TASK BRIEF
Each line in the records below that has the word "size" should be copied.

[Bounding box prediction data]
##############################

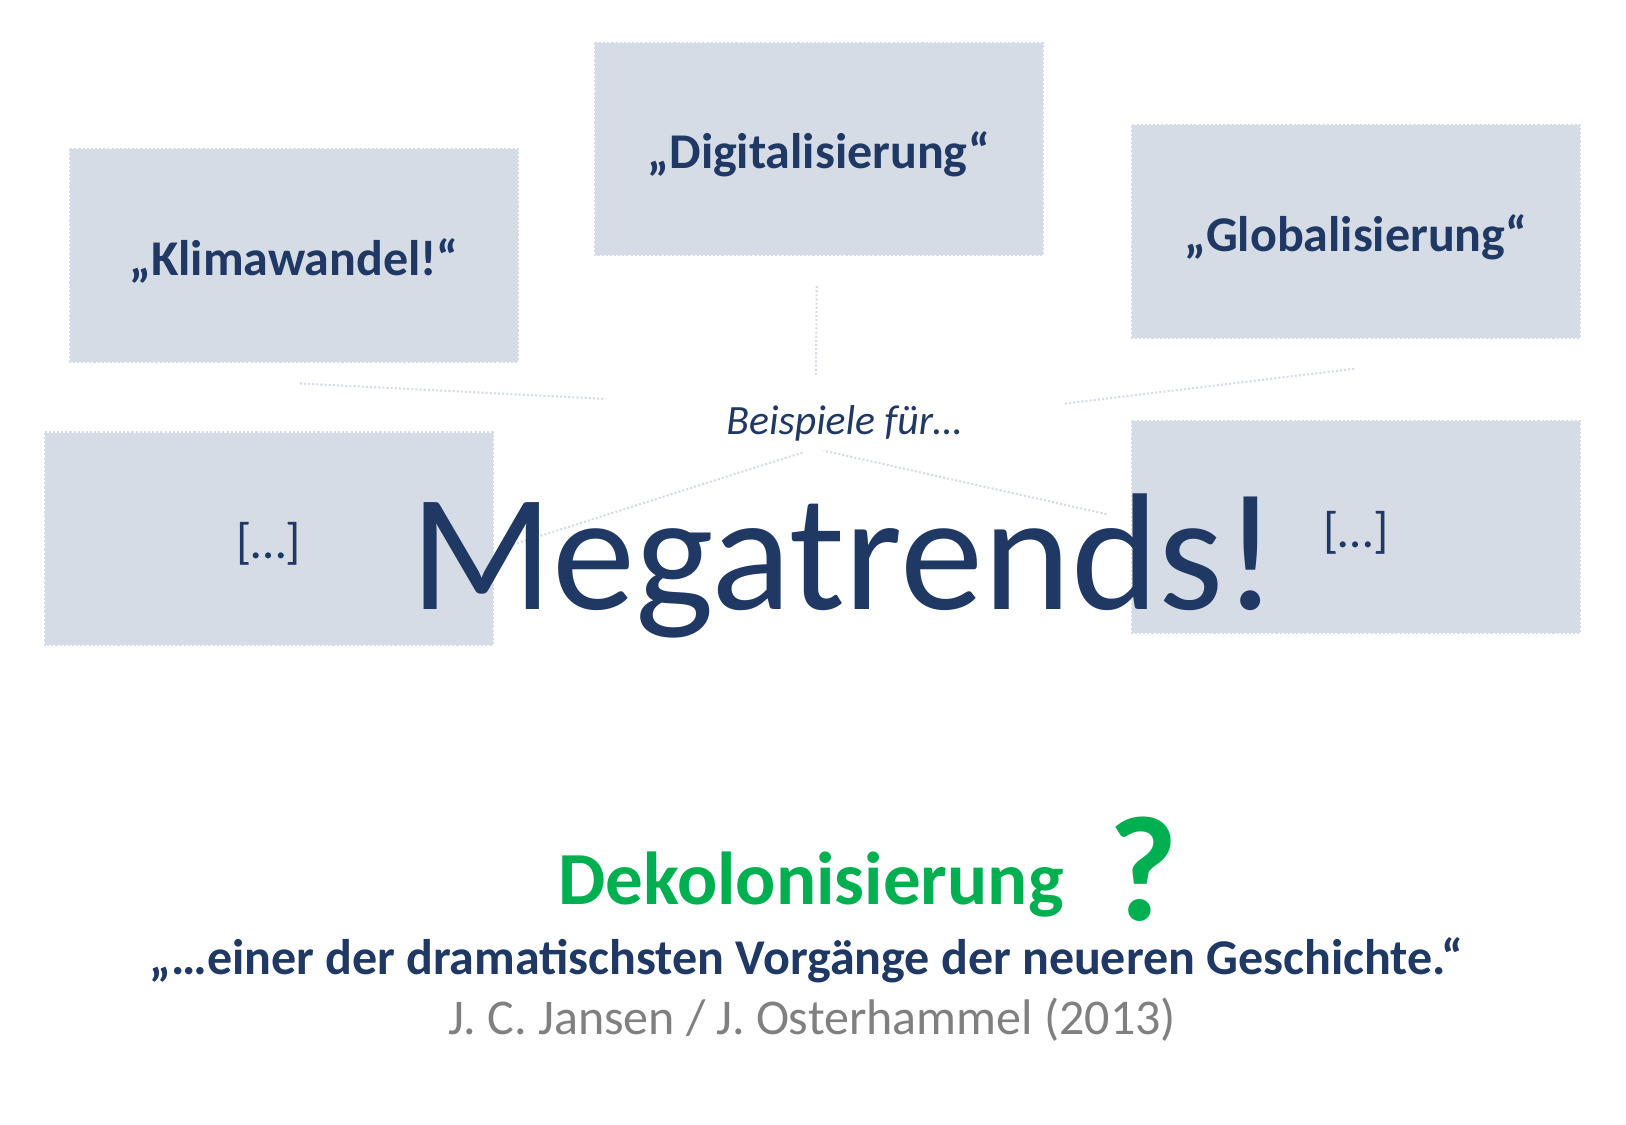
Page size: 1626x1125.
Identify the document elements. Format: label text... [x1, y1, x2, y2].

text_box „Digitalisierung“ [594, 42, 1044, 256]
text_box Beispiele für… Megatrends! [287, 385, 1402, 651]
text_box ? [1093, 763, 1235, 916]
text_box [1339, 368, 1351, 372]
text_box Dekolonisierung [543, 822, 1093, 916]
text_box […] [44, 431, 287, 646]
text_box […] [1402, 420, 1581, 634]
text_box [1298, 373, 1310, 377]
text_box „Globalisierung“ [1131, 124, 1581, 339]
text_box „Klimawandel!“ [69, 148, 519, 363]
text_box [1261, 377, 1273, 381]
text_box „…einer der dramatischsten Vorgänge der neueren Geschichte.“ J. C. Jansen / J. Osterhammel (2013) [44, 916, 1581, 1052]
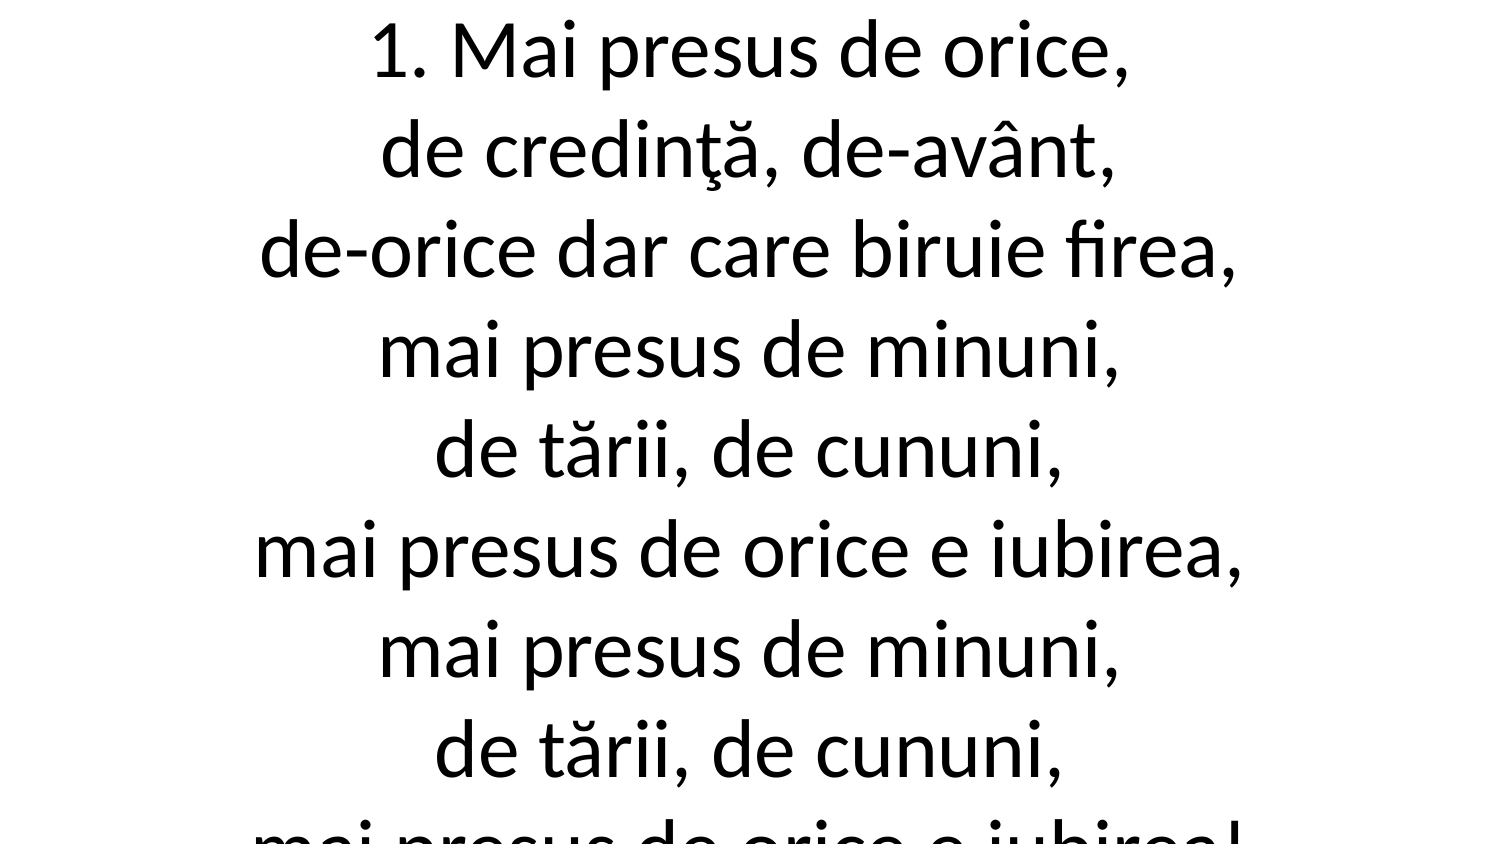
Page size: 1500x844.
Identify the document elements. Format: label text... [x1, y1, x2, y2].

text_box 1. Mai presus de orice, de credinţă, de-avânt, de-orice dar care biruie firea, mai presus de minuni, de tării, de cununi, mai presus de orice e iubirea, mai presus de minuni, de tării, de cununi, mai presus de orice e iubirea! [235, 0, 1265, 844]
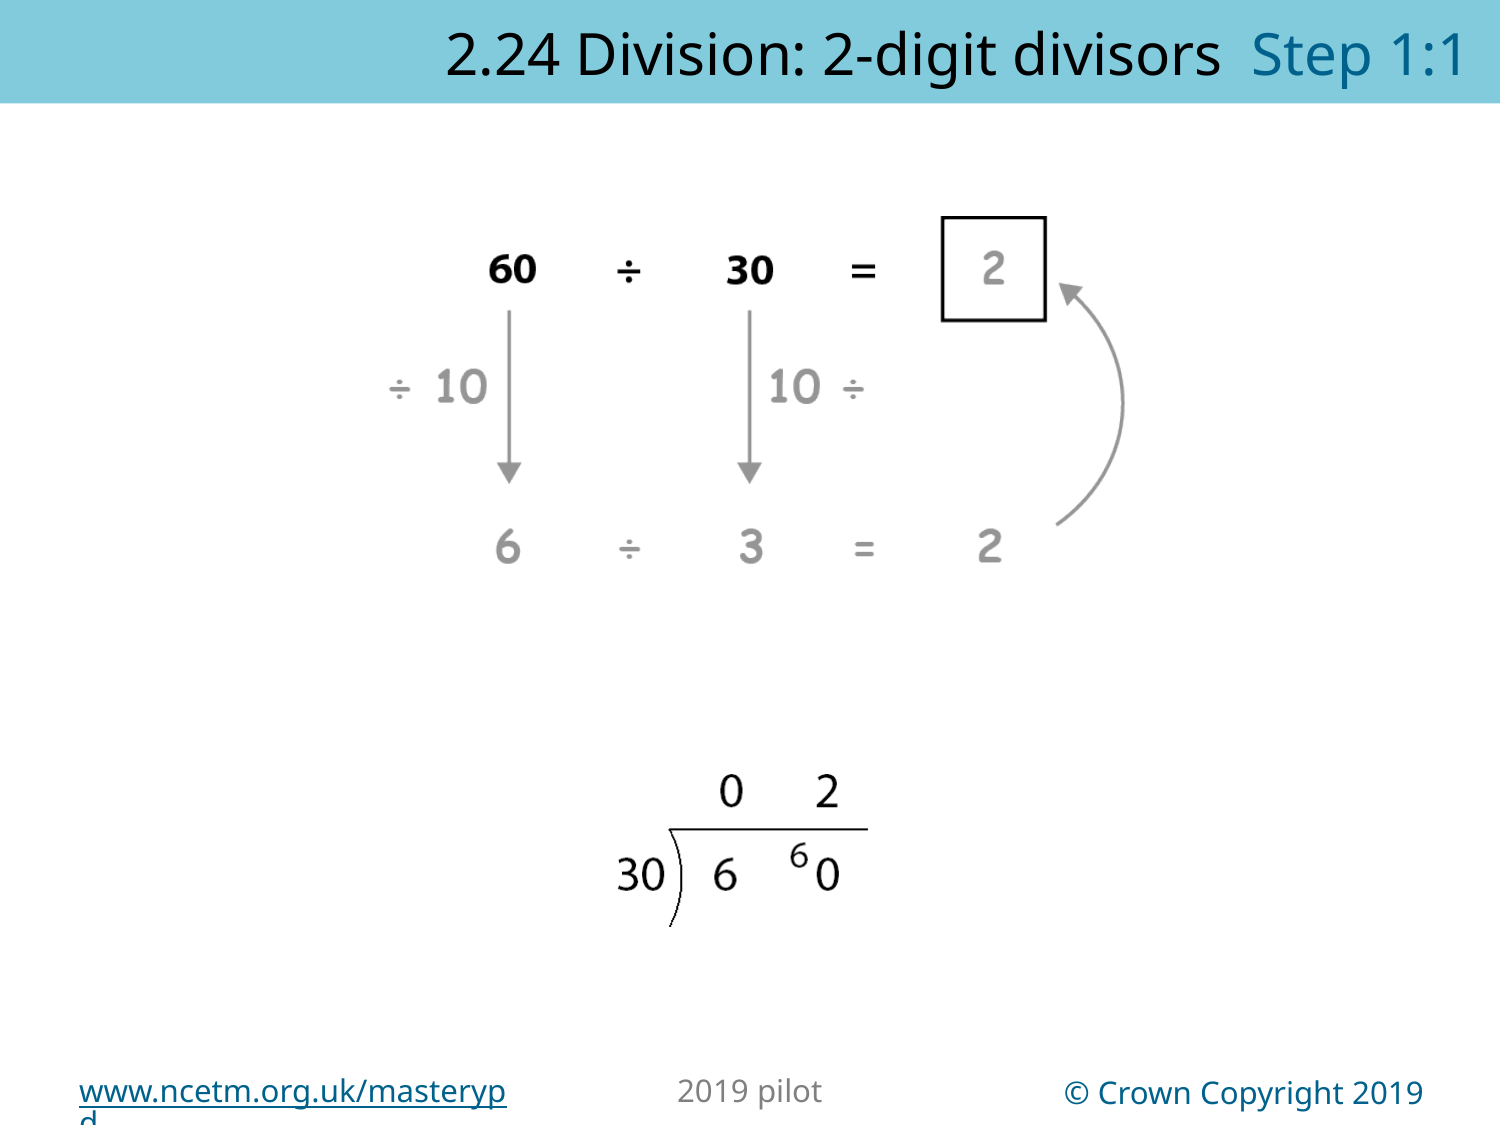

##############################

TASK SOLUTION
Page size: 1626x1125.
Page size: 1500x844.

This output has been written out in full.